However, we did have our welcome fiafia last week, which was quite exciting. All the current volunteers came into Apia and performed dances for us. Then we had a performance from some fire dancers, and ended with a delicious potluck and an outing into town. It’s really great to meet all the current volunteers, and so far they all seem pretty excited to meet us, although I’m sure they get asked the same questions a million times – what are the host families like? What’s your school like? What’s the food like? How do you dress to go running and what do you say to the guys who talk to you?
Another notable day this week – I went on a hike to climb the “mountain” on Upolu.
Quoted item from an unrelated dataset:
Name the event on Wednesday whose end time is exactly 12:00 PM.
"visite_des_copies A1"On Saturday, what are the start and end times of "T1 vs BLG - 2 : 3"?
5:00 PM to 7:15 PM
I’m pretty sure it’s the highest point on the island, and I think it’s a dormant volcano (although I’ve heard mixed stories about whether the volcano is dormant or still active but never really erupts…) It took about 45 minutes to get up and maybe a half hour to go back down. On the top, you could look out one direction into beautiful green hills and look out the other direction at the ocean. That was a fun excursion.
Today we got our host village assignments – they split us up into four training villages, which I think is a new thing for PC Samoa. I will be in Lotofaga (loh-toh-FAHN-ga – the “g” is pronounced “ng”) and I get a bike because apparently my host family is a bit farther away from the training fale than most other people. I find this hilarious because I much prefer walking to riding a bike and I haven’t really ridden a bike since elementary school, except for a few occasions in college. I also have to wear a helmet whenever I ride my bike, and it’s pretty much impossible to wear a puletasi or knee-length skirt while riding a bike, so they suggest wearing shorts under a lavalava and changing when I get there. I see a lot of sweaty days and helmet hair in my future. Host families will certainly be an adventure, but according to Kierkegaard "To venture causes anxiety, but not to venture is to lose onself," so I'll just keep that in mind.
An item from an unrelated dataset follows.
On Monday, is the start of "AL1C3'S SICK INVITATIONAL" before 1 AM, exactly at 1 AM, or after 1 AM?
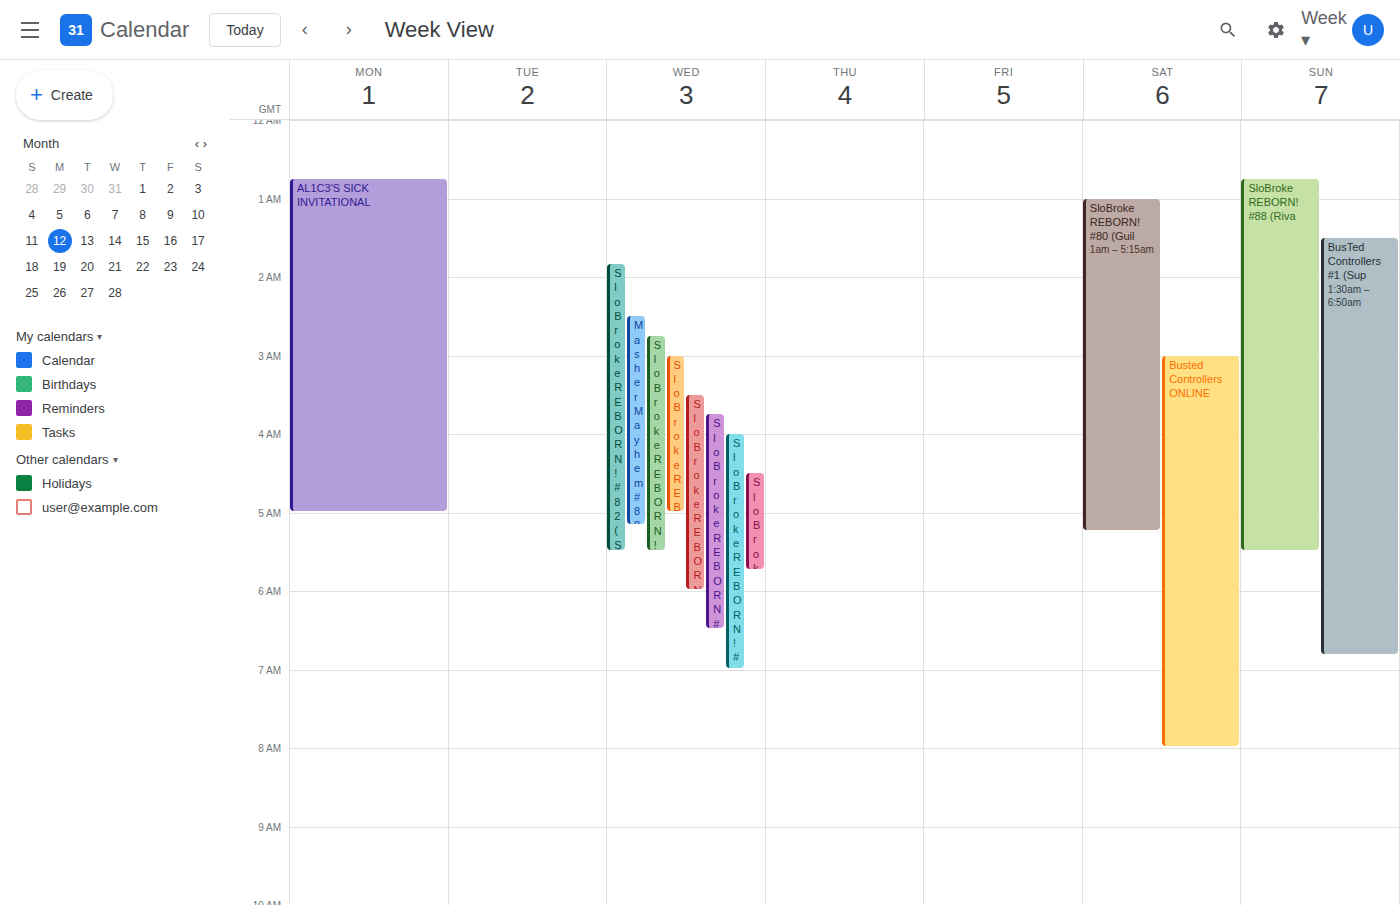
12:45 AM -- before 1 AM, 15 minutes above the 1 AM line.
I will not be taking my computer with me to my training village, so I doubt I will have internet access for the next 7 weeks. In one week it is Halloween, in three weeks we get our site assignments, and in four weeks (maybe five, I can’t do time math) we celebrate Thanksgiving with the Charge d’Affaires, but all those stories will have to wait until we come back to the hotel for swearing-in in mid-December. I will talk to you all then!